▶ **KUTIPAN TEKS**
*-*-*

Deklarasi yang dikeluarkan 7 Agustus 1994 itu, mencoba merevitalisasi peranan pers sebagai kekuatan pembangun, kekuatan pengontrol, yang bukan

112

sekedar menjadi alat politik pemerintah. Melalui deklarasi tersebut, para wartawan juga memproklamirkan sebuah organisasi baru yang disebut Aliansi Jurnalis Independen (AJI). Kehadiran AJI akan menguji dan mempertanyakan kembali keberadaan PWI sebagai satu-satunya organisasi profesi resmi wartawan. Jelas dalam kasus pembredelan, PWI lebih meyuarakan kepentingan birokrat Departeman Penerangan dari pada anggotnya. Rasanya aneh, bila ada ratusan wartawan kehilangan pekerjaan akibat medianya dibredel tanpa proses peradilan, PWI hanya berkata bisa memaklumi, sikap PWI yang lebih memihak para pemegang kekuasaan dari pada solidaritas terhadap sesama wartawan, membuat seroang Mochtar Lubis keluar dari keanggotaan PWI karena ketika ia di penjara tidak ada tindakan yang dilakukan oleh PWI. Sikap berani PWI inilah yang memberikan suatu kesadaran bagi para wartawan yang masih memperjuangkan kebebasan pers meskipun di bawah tekanan pemerintah, bergabung dalam AJI yang memberikan mereka ruang baru untuk memperjuangkan kebebasan pers.

Setelah G 30 S, Orde Baru menggunakan PWI sebagai alat untuk membersihkan pers nasional dari anasir-anasir Orde Lama. PWI ganti memecati para wartawan yang dituduh terlibat gerakan makar itu atau dekat dengan PKI. Pada tahun-tahun pemantapan kekuasaan Orde Baru. PWI sudah tak berdaya lagi sebagai organisasi independen. PWI tak bisa lagi membela anggotanya ketika pemerintah membreidel puluhan surat kabar terkait dengan peristiwa Malari 1974. PWI digunakan juga sebagai alat konsolidasi politik, yaitu dengan meresmikannya sebagai organisasi wartawan satu-satunya di Indonesia, tepatnya pada 20 Mei 1975.

Peresmian itu memudahkan pemerintah untuk melakukan “Golkarisasi” di tubuh PWI, terutama ketika PWI diketuai Harmoko.

*-*-*

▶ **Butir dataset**
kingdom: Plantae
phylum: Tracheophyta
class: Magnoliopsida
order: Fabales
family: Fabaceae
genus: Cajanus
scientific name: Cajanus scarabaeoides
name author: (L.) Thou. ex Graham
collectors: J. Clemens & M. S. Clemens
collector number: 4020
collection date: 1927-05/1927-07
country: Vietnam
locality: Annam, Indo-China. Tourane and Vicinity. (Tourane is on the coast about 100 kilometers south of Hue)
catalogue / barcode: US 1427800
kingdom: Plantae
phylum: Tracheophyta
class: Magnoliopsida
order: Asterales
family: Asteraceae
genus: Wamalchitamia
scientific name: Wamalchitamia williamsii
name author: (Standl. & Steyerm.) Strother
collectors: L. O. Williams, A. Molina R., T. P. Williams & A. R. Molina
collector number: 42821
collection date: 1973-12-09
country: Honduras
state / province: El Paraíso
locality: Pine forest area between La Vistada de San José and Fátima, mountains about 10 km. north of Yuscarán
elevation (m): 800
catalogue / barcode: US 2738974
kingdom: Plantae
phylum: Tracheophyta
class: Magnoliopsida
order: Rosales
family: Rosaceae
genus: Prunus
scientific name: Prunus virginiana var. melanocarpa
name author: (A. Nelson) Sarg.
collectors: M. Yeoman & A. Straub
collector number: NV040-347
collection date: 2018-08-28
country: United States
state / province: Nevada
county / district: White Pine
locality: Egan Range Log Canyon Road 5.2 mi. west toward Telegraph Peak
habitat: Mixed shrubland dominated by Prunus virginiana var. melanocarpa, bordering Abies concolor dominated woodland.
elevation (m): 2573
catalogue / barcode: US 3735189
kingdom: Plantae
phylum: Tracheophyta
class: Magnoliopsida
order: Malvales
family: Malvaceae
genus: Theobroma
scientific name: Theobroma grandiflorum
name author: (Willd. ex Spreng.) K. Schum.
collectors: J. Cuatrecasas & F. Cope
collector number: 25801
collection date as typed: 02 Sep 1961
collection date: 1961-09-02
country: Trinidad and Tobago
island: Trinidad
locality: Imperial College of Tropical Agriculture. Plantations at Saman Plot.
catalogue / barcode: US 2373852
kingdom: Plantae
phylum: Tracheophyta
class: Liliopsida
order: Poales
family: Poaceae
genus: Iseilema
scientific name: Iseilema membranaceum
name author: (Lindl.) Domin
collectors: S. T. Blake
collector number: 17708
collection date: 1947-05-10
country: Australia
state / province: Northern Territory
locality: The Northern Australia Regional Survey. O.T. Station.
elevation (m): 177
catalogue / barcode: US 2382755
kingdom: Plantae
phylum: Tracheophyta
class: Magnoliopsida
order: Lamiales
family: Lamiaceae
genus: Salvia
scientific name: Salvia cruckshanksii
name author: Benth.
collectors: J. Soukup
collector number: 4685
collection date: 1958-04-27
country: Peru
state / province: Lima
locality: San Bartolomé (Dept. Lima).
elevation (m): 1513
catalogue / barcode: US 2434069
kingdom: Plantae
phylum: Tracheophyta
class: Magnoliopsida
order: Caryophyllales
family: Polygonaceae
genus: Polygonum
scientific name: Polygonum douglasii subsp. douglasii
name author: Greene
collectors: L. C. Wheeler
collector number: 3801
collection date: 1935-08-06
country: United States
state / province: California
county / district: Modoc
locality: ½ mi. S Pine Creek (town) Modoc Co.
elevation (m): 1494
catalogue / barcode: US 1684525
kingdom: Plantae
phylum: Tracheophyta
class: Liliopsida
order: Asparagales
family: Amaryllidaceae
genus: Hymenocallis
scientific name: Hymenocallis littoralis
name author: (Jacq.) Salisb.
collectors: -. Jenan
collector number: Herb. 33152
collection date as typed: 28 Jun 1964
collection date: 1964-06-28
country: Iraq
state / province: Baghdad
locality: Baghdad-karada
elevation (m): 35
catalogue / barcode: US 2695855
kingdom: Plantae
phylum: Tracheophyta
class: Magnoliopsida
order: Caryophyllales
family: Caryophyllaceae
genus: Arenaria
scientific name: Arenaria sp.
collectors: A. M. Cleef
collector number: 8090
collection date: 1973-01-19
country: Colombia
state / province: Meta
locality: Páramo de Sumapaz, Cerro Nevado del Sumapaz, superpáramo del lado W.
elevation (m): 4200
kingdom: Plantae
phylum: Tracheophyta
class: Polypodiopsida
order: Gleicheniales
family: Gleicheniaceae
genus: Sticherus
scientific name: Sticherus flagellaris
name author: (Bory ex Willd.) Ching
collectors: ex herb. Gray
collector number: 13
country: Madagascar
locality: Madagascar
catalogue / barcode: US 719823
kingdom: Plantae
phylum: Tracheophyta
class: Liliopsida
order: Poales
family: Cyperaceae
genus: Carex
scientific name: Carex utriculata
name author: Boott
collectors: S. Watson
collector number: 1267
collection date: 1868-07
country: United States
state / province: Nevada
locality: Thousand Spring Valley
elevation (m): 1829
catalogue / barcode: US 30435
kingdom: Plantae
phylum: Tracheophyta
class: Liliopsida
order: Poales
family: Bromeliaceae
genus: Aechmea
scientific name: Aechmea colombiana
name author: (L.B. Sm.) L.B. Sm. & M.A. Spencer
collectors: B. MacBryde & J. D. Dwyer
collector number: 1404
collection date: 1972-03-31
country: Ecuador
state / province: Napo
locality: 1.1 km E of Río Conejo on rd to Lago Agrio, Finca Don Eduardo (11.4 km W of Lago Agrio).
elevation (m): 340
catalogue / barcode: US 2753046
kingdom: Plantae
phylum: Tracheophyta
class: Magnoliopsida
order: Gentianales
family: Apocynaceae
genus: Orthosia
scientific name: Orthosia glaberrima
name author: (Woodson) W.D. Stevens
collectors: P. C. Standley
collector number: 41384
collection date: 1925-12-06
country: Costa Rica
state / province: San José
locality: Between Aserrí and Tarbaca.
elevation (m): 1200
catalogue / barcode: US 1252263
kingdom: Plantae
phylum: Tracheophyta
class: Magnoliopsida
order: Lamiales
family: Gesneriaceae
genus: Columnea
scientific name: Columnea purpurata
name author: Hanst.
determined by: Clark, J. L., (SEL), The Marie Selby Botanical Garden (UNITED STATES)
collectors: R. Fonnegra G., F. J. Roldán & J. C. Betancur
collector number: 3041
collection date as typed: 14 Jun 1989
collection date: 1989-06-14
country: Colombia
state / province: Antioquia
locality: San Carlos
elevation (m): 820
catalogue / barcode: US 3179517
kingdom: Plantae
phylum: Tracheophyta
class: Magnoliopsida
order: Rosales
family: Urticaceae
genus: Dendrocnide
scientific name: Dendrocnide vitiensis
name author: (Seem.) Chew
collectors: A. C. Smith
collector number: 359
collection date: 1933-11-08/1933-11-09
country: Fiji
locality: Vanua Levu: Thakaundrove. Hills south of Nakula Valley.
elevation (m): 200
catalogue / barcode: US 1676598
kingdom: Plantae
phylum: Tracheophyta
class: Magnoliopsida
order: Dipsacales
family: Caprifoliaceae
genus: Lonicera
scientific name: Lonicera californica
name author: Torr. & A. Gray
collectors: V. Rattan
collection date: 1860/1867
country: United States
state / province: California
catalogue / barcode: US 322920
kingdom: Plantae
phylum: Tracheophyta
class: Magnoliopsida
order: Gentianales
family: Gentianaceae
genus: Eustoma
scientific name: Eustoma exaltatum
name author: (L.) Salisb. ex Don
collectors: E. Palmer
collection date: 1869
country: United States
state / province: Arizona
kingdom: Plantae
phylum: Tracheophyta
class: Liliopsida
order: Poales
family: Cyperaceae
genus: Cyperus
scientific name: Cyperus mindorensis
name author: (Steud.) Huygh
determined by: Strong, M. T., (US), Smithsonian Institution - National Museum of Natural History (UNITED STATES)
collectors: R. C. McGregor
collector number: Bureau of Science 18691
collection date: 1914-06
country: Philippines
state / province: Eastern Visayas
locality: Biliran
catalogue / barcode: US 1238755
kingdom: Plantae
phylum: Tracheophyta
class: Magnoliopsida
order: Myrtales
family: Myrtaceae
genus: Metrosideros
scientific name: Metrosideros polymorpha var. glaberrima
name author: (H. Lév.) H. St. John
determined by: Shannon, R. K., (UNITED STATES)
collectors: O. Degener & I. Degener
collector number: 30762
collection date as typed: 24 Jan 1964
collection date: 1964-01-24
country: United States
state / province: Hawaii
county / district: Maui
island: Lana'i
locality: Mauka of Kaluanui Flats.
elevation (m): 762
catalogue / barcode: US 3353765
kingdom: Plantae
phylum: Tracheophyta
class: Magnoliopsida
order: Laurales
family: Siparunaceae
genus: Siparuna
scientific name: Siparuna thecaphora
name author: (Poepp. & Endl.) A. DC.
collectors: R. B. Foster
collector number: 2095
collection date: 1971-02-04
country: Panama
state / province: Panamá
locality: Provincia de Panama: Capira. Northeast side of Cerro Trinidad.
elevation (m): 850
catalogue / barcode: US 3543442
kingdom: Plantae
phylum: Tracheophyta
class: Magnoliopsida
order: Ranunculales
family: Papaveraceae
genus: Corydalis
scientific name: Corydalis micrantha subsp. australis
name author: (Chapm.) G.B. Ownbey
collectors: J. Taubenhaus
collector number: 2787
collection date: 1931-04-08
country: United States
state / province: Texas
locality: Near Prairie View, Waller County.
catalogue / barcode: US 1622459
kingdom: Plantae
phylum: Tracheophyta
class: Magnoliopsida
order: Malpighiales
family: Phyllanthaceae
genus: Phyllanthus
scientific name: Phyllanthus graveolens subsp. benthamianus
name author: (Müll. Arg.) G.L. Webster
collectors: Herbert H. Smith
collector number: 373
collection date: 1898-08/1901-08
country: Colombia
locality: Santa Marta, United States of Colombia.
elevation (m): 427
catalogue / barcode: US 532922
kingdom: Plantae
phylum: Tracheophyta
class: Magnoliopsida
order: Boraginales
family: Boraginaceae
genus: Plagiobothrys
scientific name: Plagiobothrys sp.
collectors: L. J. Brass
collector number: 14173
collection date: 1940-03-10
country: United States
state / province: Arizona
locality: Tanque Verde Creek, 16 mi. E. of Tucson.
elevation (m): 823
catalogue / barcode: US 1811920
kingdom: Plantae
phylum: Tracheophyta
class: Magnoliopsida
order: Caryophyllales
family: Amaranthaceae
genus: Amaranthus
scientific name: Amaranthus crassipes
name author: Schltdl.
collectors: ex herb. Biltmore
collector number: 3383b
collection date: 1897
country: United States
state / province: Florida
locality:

*-*-*

▶ **PETUNJUK LATIHAN**
(1) Sebutkan semua tanggal dan tahun yang tercantum dalam teks tentang PWI dan AJI, masing-masing dengan peristiwa yang dikaitkan dengannya.
(2) Teruskan teks tentang PWI dan AJI, dimulai sesudah kalimat terakhirnya.

▶ **KUNCI JAWABAN**
(1)
- 7 Agustus 1994: tanggal dikeluarkannya deklarasi yang sekaligus memproklamirkan Aliansi Jurnalis Independen (AJI).
- 1974: tahun peristiwa Malari, ketika pemerintah membreidel puluhan surat kabar.
- 20 Mei 1975: tanggal PWI diresmikan sebagai satu-satunya organisasi wartawan di Indonesia.

(2)
Harmoko sendiri memang tercatat sebagai ironi dalam sejarah pers nasional. Pada masa-masa awal Orde Baru, ia adalah wartawan yang paling sengit menolak keinginan pemerintah untuk menjadikan PWI sebagai satu-satunya organisasi wartawan Indonesia. PWI semakin “jinak” setelah pemerintah berhasil mendudukan Harmoko sebagai ketua PWI dan Menteri Penerangan. Sehingga PWI dapat memaklumi ketika menyikapi pembredelan tiga media pada tahun 1994. Kooptasi negara Orde Baru ke dalam tubuh PWI sedemikian parah sehingga pemerintah membuatnya menjadi alat adu domba antar wartawan. Tercatat, PWI terlibat konflik permanen dangan AJI. Konflik bahkan sampai pada tingkat pengingkaran, di mana PWI tak mengakui kewartawanan yang menjadi anggota AJI. 113

Tidak banyak wartawan yang ikut bergerak menentang pembredelan. Di bagian redaksi, wartawan justru mendapat himbauan untuk tidak ikut bergerak, yang nekad harus menanggung resiko dan beberapa konsekuensi. Tampaknya era pers industri yang lebih mementingkan tiras dari pada idealisme berhasil mempolarisasi wartawan dalam kotak-kotak kepentingan bisnis perorangan yang bertopeng di balik kepentingan lembaga. Erosi tak hanya memudarkan etos pers Indonesia, tapi juga memudarkan solidaritas wartawan Indonesia.